黃漢生把他們編成新兵教導總隊,由各主力師抽調老兵擔任教官,訓練週期壓縮到三個月,每天十二小時。
射擊、爆破、地道戰、叢林穿插、白刃格鬥,課程表排得比正規軍校還密。
新兵們沒有怨言,他們吃著用著比家裡好很多倍的東西。
而且,他們都是眼裡閃著復仇的火焰。
全島拉網搜捕同時展開。
趙寒星把清剿任務交給羅玉鋒的第一集團軍和陳國源的二梯隊部隊。
劉青峰的特種旅負責鎖定殘敵位置。
有一件意外的事情發生,阿貢在追擊敵人時失蹤了。
之前,他將最後一份日軍藏匿點草圖交給了隊友,就獨自離開了。
劉青峰是第一個注意到阿貢沒有歸隊的人,小隊長把一張用炭筆畫在棕櫚葉背面的叢林等高線圖遞給劉青峰,說這是阿貢留下的,標著一處溪谷裡一個小隊的座標。
劉青峰問他去哪了,小隊長低著頭:“他說那條溪谷繞不過去,要自己進。”
拄著柺杖站在原地良久,他把那張棕櫚葉小心地夾進記事本,然後下令向那道河谷全速推進。
“旅長,您行走不方便,待在指揮部吧!”副手李詩羽看到他居然要親自前去,趕緊阻攔。
劉青峰搖了搖頭,“已經好得差不多了,我拄著它也能跟上隊伍。”
他確實沒有說謊,他用技戰術水平向手下的兵展示了一個傷員都能在叢林裡拄著柺杖箭步如飛。

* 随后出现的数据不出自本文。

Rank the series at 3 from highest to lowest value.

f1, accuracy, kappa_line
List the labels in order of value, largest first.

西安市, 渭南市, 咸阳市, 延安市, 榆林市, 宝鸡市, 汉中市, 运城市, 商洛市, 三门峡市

只是,他的擔心成了現實,遠遠聽到槍聲後,隊伍加快靠近。
當他們趕到時叢林又恢復了寂靜,是死鬥收場後那種壓住呼吸的寂靜。
溪谷最深處的亂石間橫著三十多具屍體,散落成不規則的扇面。
最靠外的是被狙擊步槍在遠距離點掉的,往裡是被衝鋒槍掃倒的幾簇,再往裡是近距離格鬥留下的殘局。
刺刀彎了,槍托斷了。
一個日軍軍曹的脖子被刀劈開,刀還卡在鎖骨和頸動脈之間。
阿貢在溪谷盡頭。
他靠著一棵被炸斷的龍腦香樹,背對樹樁坐著,眼睛還睜著,手裡握著一枚已經拔掉保險的手榴彈殘片,只是彈體炸碎了,手指的殘骸仍扣在引信拉環上。
他對面,三個日軍環形倒在四周,那姿勢不是被彈片掃倒的,他們有的胸膛破碎,有的頭臉破碎,顯然是被同一輪零距離爆破撕碎的。
劉青峰拄著柺杖走到他面前,站了很久,然後彎腰把阿貢的遺體從樹樁前扶起來,扛在自己背上。
其他人過來幫忙卻被他抬手阻止了。
他心裡有些悲傷,阿貢是他見過最有天賦的叢林特種兵,本來是想把他做為接班人培養的。沒想到,他居然和小鬼子拼了命。
左腿在發力時滲出血水,但劉青峰還是固執的推開旁邊想幫忙的隊員。
他用柺杖撐著地面,一步一步走出溪谷,一直走到有擔架的地方才把人放下。
歸隊後他親手清點了阿貢的步槍,槍托上刻著七十七條線。
最下方三條刻得比前面任何一條都深,刻痕邊沿還帶著新鮮的木刺,應該是他在伏擊前的隱蔽等待中用手指頭一下一下摳出來的。
他把那支SKS交給軍械官,“這支槍不要入庫,掛到坤甸指揮部二樓走廊的東牆上,等以後再送進博物館。”
然後他在記事本里那張棕櫚葉標本旁邊只寫了幾個字:“雲豹特種兵、達雅克獵手阿貢,陣亡。刻線七十七。”